Ultimamente, conversava com Haroldo sobre sua participação na vice-liderança da Comissão Permanente do Índio, presidida pelo deputado xavante Mário Juruna, que deu origem à atual Comissão dos Direitos Humanos e Minorias, os avanços conquistados na Constituição de 1988 e a luta dos povos indígenas pelos seus direitos. Não deu tempo de levá-lo à Marcha dos Tupinambás em Olivença, como combinado.

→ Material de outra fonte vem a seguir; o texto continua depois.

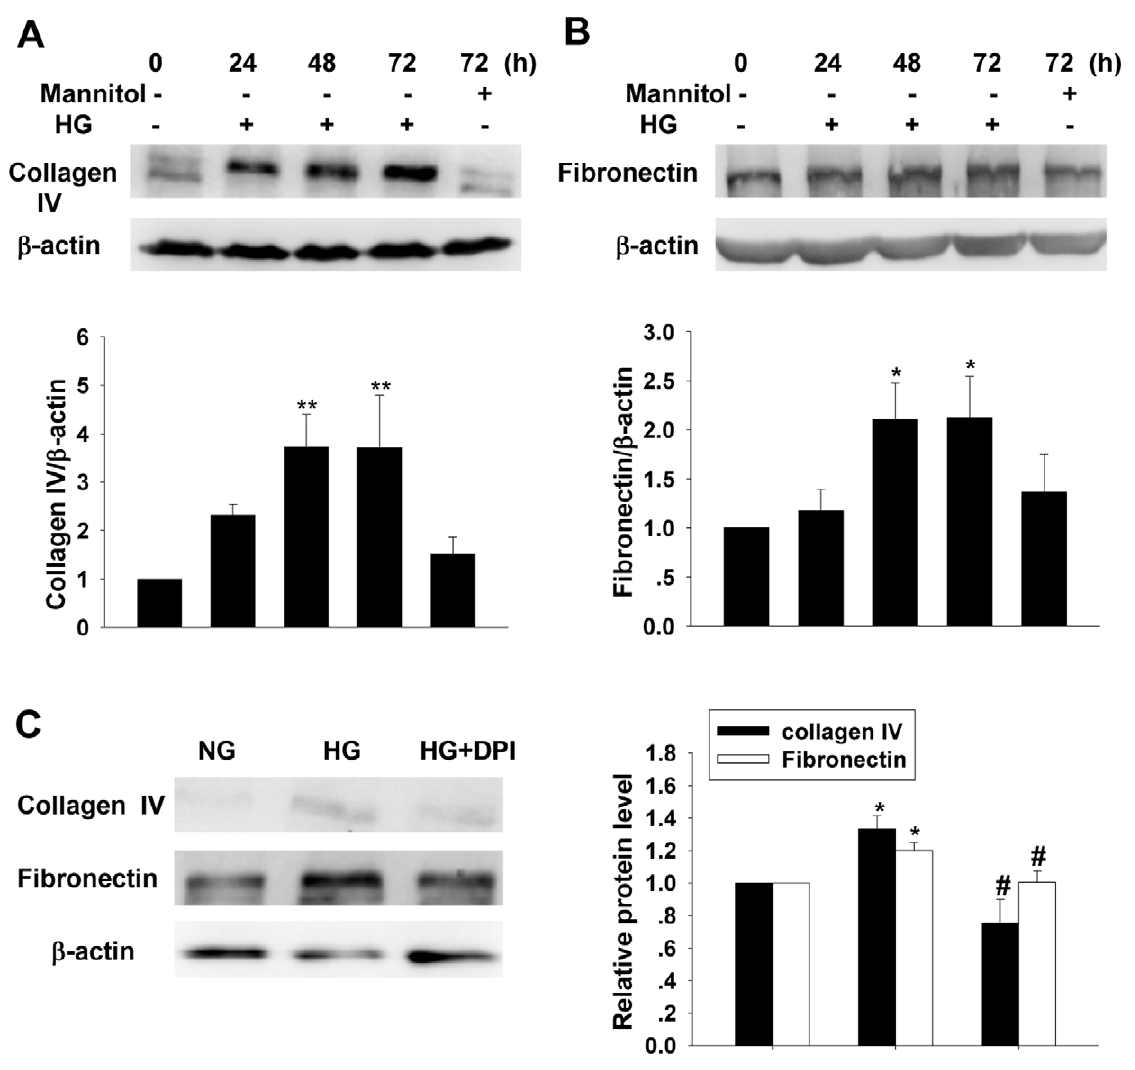
Figure 2. Effects of high glucose treatment on collagen IV and fibonectin. Western blot results show high glucose treatment increases collagen IV (A) and fibronectin (B) levels (mean 6 SEM, n=6). DPI reverses high glucose-induced increase in collagen IV and fibronectin expressions (C) (mean 6 SEM, n=5). * p , 0.05 compared to NG; *** p , 0.001 compared to NG. # p , 0.05 compared with HG.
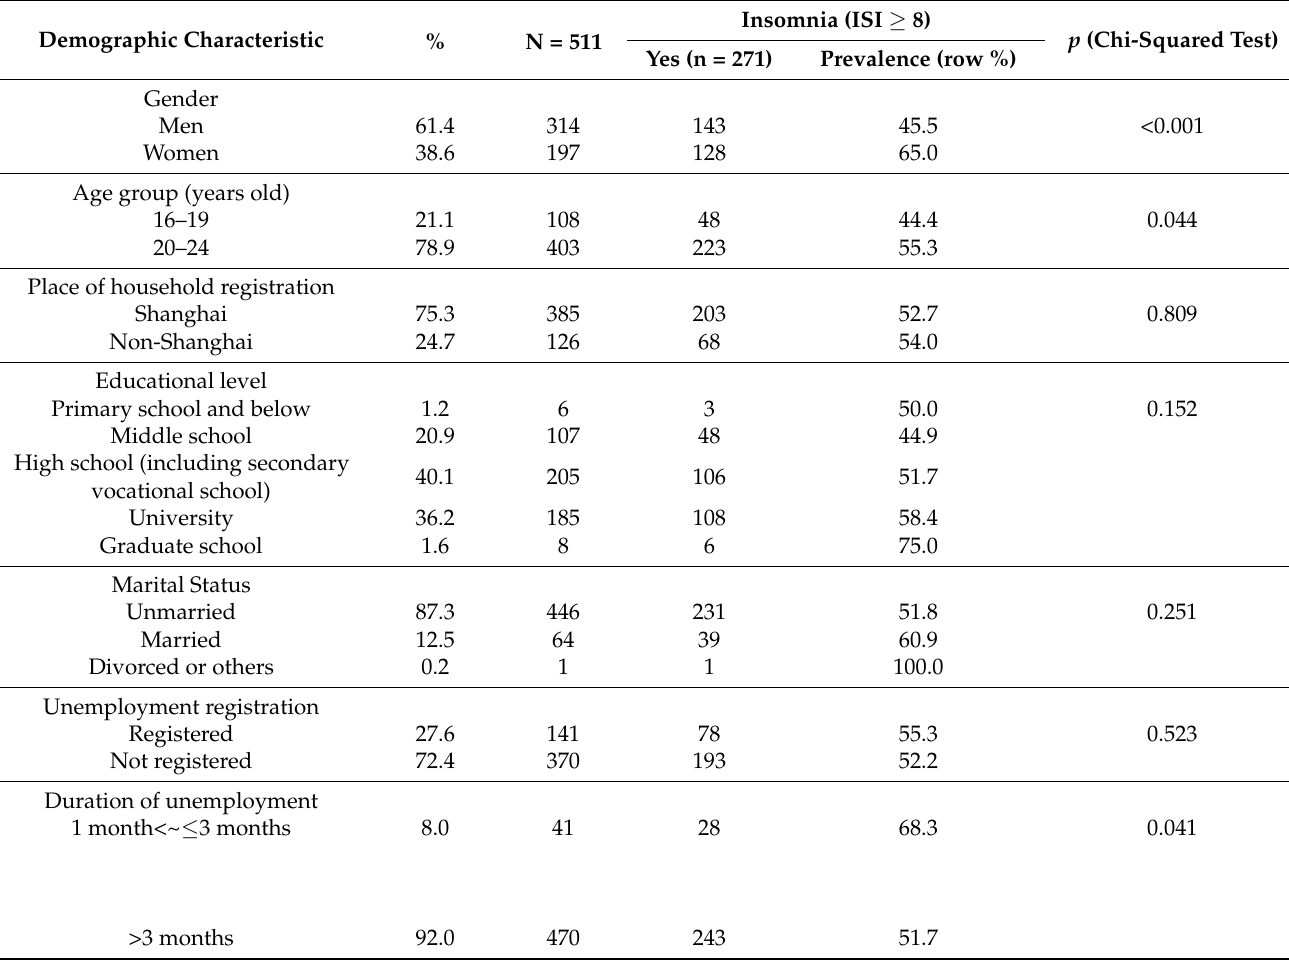
Table 1. Demographic information of participants and the results of chi-squared tests.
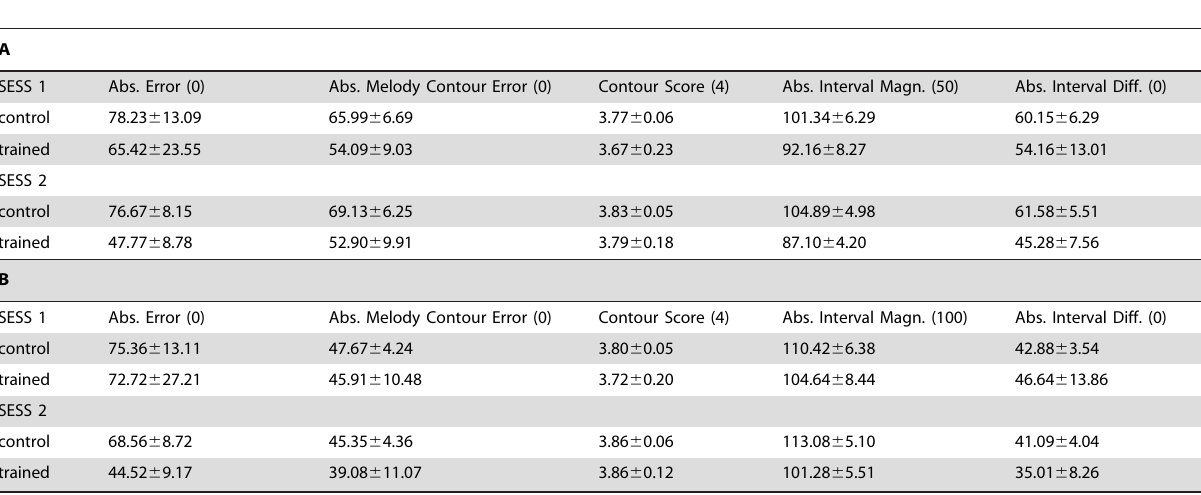
Table 2. Melodic performance measures in both groups at each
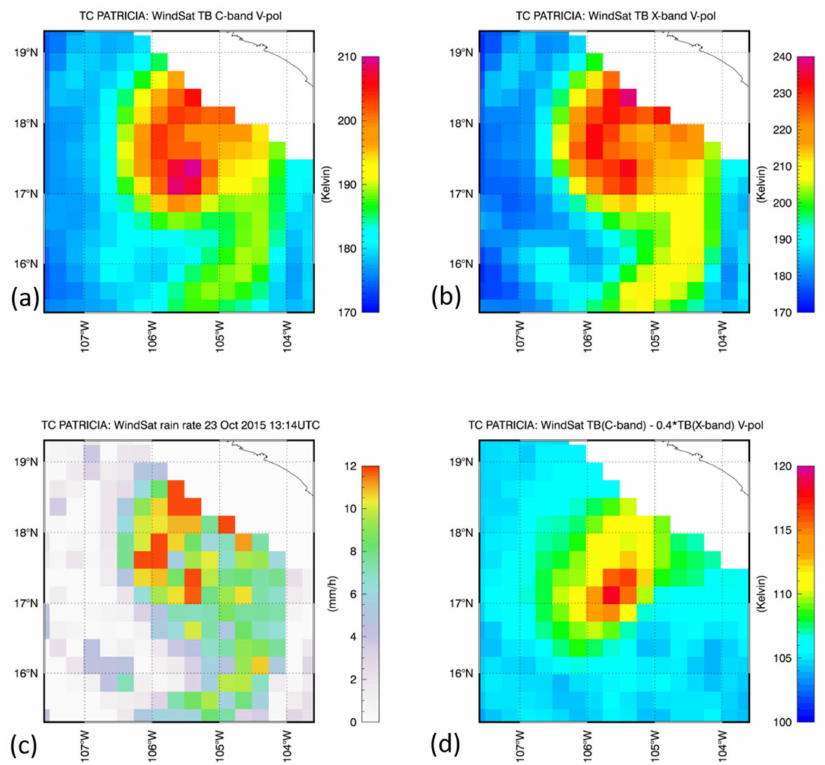
Figure 3. Basic methodology to minimize rain contamination in TC wind speed retrieval for the WindSat passes over Hurricane Patricia (Figure 2): ( a ) WindSat 6.8 GHz TB vertical polarization. ( b ) WindSat 10.7 GHz TB vertical polarization. ( c ) WindSat rain rate. ( d ) Combination 6.8 GHz–0.4 · 10.7 GHz V-pol TB. The rain contamination is reduced in this channel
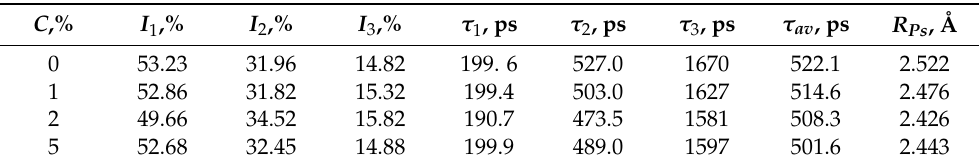
Table 1. Positron annihilation parameters for epoxy and its composites with 1, 2, and 5% multilayer graphene nanopar ‐ ticles.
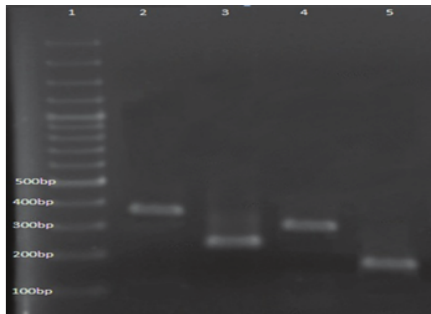
Figure 1: PCR products amplified with different primers and separated on agarose gel electrophoresis. Lane 1, molecular weight ladder; Lane 2, E. faecalis ; Lane 3, E. faecium ; Lane 4, E. casseliflavus ; Lane 5, E. gallinarum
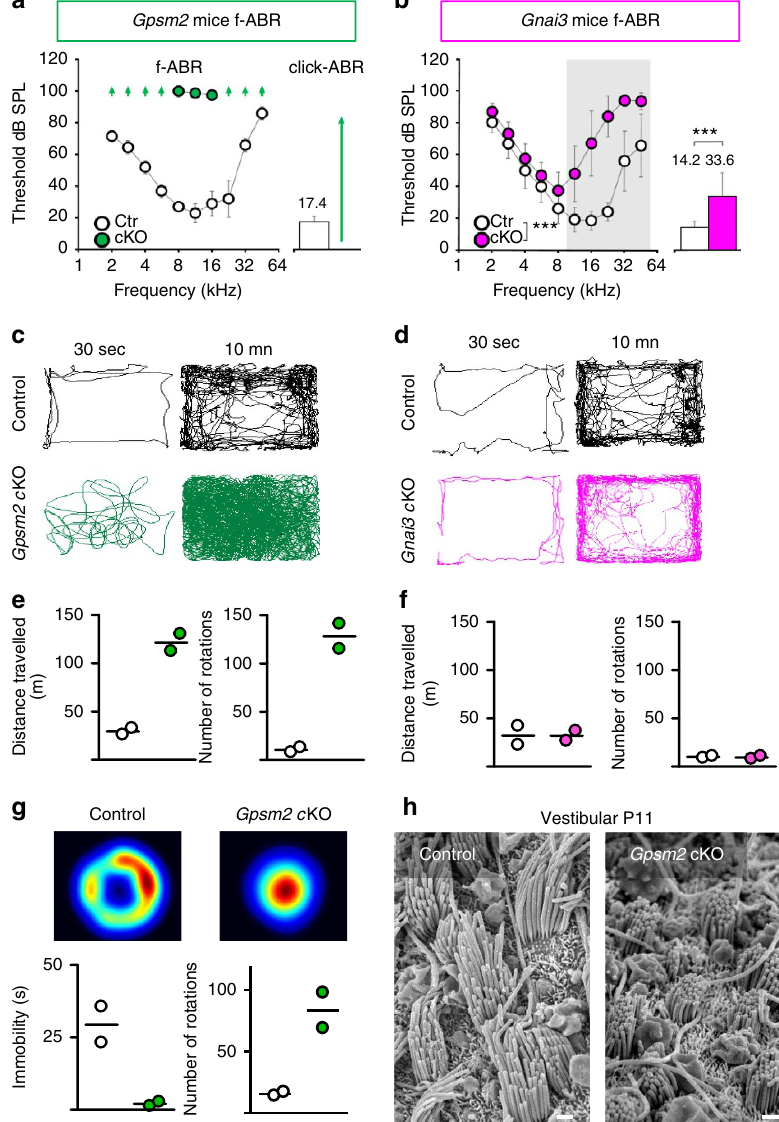
Figure 3 | Gpsm2 and Gnai3 mutations affect cochlear and vestibular function. ( a , b ) Hearing tests on 4-week-old mice reveal severe threshold increases in Gpsm2 cKO ( a ), compared with high frequency loss only in Gnai3 cKOs ( b ). Arrow in a indicates ABR thresholds exceeding the maximum testable intensity. Mean ± s.d. click-evoked ABR (click-ABR) and tone-burst-evoked ABR (f-ABR). Mean threshold values (in dB SPL) of click-ABR of control mice are shown above corresponding bars. *** P o 0.001 (Grey shaded area: P o 0.05) by two-way ANOVA ( post hoc Bonferonni’s multi comparisons test). f-ABR: Control (Ctr) and cKO, n ¼ 8 ears from eight mice click-ABR: Control and cKOs: n ¼ 16 ears from eight mice. ( c , d ) Left panel: Gpsm2 cKOs (green traces) display increased circling activity in a representative open-field during the first 30s and at the end of the track (10min) compared with control littermates, whereas Gnai3 cKOs (magenta traces) are unaffected (right panel). ( e , f ) Gpsm2 cKOs mice cover more distance and rotate more than Gnai3 cKOs mice (each circle is an individual mouse). Open white circles are controls. ( g ) Top: heat map of force swim test occupancy for control and Gpsm2 cKOs. Bottom: during the 2min test, Gpsm2 cKO mice showed less immobility and more body axis rotation compared with controls. ( h ) SEM of the surface view of the macula of the utricle of P11 mice in control (left) and Gpsm2 cKO (right). Stereocilia elongation in the mutant is dramatically reduced compared with control. Scale bars, 1 m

A nefasta política genocida do governo Bolsonaro, que boicotou vacinas e protocolos (e certamente colaborou para a morte prematura de Haroldo e de quase 300 mil vítimas da covid-19 no Brasil), só me faz ter a certeza da necessidade da construção de uma frente ampla, como defendia Haroldo, para que possamos derrotar o fascismo negacionista e descortinar o futuro de prosperidade para o povo brasileiro.

E, quando tudo isso passar, haveremos de fazer uma grande homenagem a este homem público imprescindível. Tomara que a Uesc esteja presente.

Haroldo Lima Vive!

Élvio Magalhães presidiu o Diretório Central dos Estudantes Carlos Mariguella, da Uesc; é membro da direção estadual do PCdoB na Bahia e assessor do deputado estadual Fabrício Falcão (PCdoB).